The 5-year survival rate for endometrial cancer which has not spread can be as high as 95%. Spread to distant organs results in a sharp fall in 5-year survival rate, which can be as low as 23% or even less. Due to increasing patient awareness about the early signs and symptoms of endometrial cancer, and as a result of early cancer detection in most cases, the outcome is usually good.
- The prognosis of patients with Type 1 endometrial cancer – a slow-growing cancer, said to be dependent on estrogen – is very good as it is usually detected early.
- Type 2 endometrial cancer, which is fast-growing and more aggressive than the Type 1 variety, is more often detected at an advanced stage hence the outlook is more grim in these cases.

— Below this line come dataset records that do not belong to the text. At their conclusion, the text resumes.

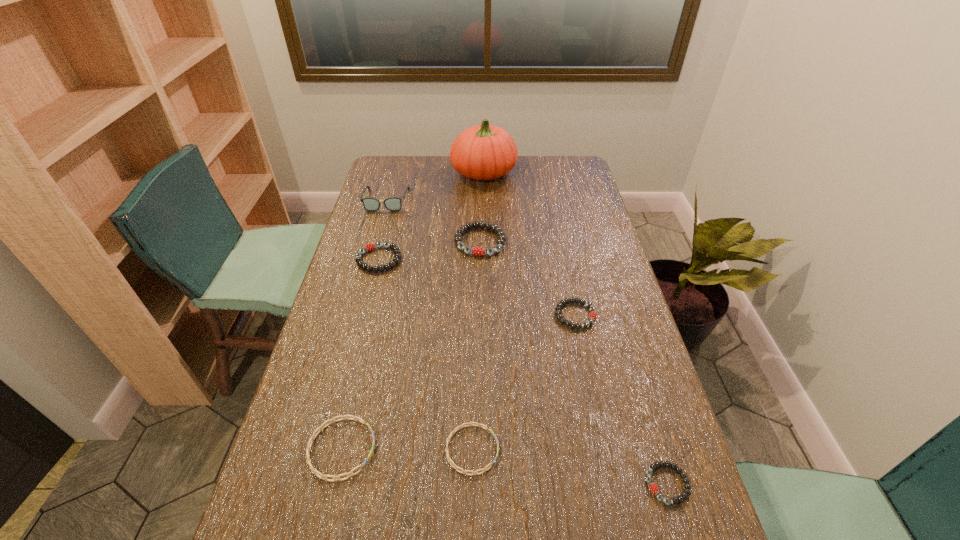
At what (x,y) coordinates should I click in order to perform the action: click on the third biggest black bracelet. Please return your answer as a coordinate pair (x, y). The width and height of the screenshot is (960, 540). Looking at the image, I should click on coord(593,315).

Identify the location of the smaller blue bracelet. (471, 423).

Locate an element on the screen. The image size is (960, 540). the rightmost black bracelet is located at coordinates (684, 496).

I want to click on the smallest black bracelet, so click(684, 496).

Where is `vacant space located 0.190m on the front of the pumpkin`? This screenshot has height=540, width=960. vacant space located 0.190m on the front of the pumpkin is located at coordinates (484, 218).

Where is `free region located 0.250m on the face of the seventh shortest object`? Image resolution: width=960 pixels, height=540 pixels. free region located 0.250m on the face of the seventh shortest object is located at coordinates (372, 255).

What are the coordinates of `free space located 0.120m on the back of the sixth shortest object` in the screenshot? It's located at (480, 207).

The width and height of the screenshot is (960, 540). In order to click on vacant area located 0.240m on the back of the third smallest black bracelet in this screenshot , I will do `click(392, 206)`.

The width and height of the screenshot is (960, 540). Find the location of `vacant space located 0.100m on the surface of the bigger blue bracelet showing star-shaped elements`. vacant space located 0.100m on the surface of the bigger blue bracelet showing star-shaped elements is located at coordinates (420, 449).

I want to click on vacant space located 0.210m on the front of the fourth nearest bracelet, so click(593, 397).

Read more on types of uterine cancer.
Recurrence of uterine cancer even after successful treatment is a possibility and most recurrences occur within 2 years. Usually, low grade tumors are less likely to metastasize or recur after treatment. Recurrence in early-stage disease is most often seen at the vaginal cuff and pelvis. Surgical excision, radiation therapy, or a combination of both may be done in these cases.
Endometrial cancer treated with surgery alone tends to show recurrences confined to the pelvis, whereas treatment done with surgery and radiotherapy are more likely to show less localized recurrences with more involvement of the lungs, liver, bones, brain, abdomen, and lymph nodes. Surgical excision and radiation therapy are less effective in these cases, and hormone therapy or chemotherapy may give better results.